Written task: Scan the material for the word "стихотворения", then return every line where it appears.

————

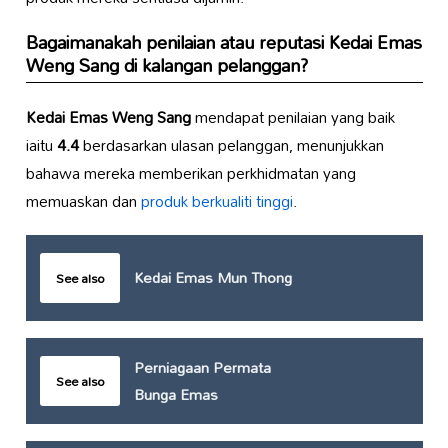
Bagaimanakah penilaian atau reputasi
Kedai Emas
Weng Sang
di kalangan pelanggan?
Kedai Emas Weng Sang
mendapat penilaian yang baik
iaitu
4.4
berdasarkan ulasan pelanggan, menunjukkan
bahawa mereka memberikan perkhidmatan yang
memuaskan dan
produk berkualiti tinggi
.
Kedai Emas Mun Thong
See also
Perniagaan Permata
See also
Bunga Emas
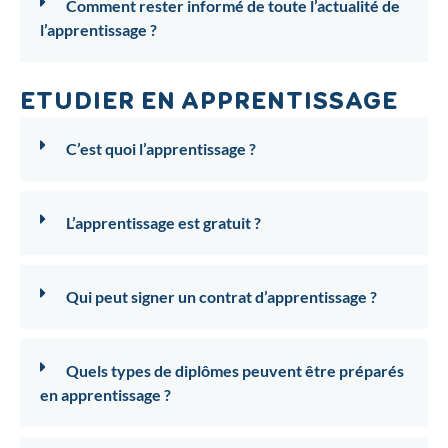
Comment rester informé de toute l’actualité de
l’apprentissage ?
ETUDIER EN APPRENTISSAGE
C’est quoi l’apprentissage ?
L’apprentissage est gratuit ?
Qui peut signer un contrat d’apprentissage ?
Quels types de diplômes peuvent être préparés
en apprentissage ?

————

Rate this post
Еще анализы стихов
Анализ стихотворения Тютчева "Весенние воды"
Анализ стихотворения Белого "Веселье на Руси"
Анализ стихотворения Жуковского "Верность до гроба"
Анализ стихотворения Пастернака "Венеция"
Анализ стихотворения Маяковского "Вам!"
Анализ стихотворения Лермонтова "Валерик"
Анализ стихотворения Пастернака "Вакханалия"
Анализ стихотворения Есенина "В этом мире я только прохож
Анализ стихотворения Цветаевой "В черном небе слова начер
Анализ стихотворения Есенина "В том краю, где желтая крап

————

Response for this exercise:
Анализ стихотворения Тютчева "Весенние воды"
Анализ стихотворения Белого "Веселье на Руси"
Анализ стихотворения Жуковского "Верность до гроба"
Анализ стихотворения Пастернака "Венеция"
Анализ стихотворения Маяковского "Вам!"
Анализ стихотворения Лермонтова "Валерик"
Анализ стихотворения Пастернака "Вакханалия"
Анализ стихотворения Есенина "В этом мире я только прохож
Анализ стихотворения Цветаевой "В черном небе слова начер
Анализ стихотворения Есенина "В том краю, где желтая крап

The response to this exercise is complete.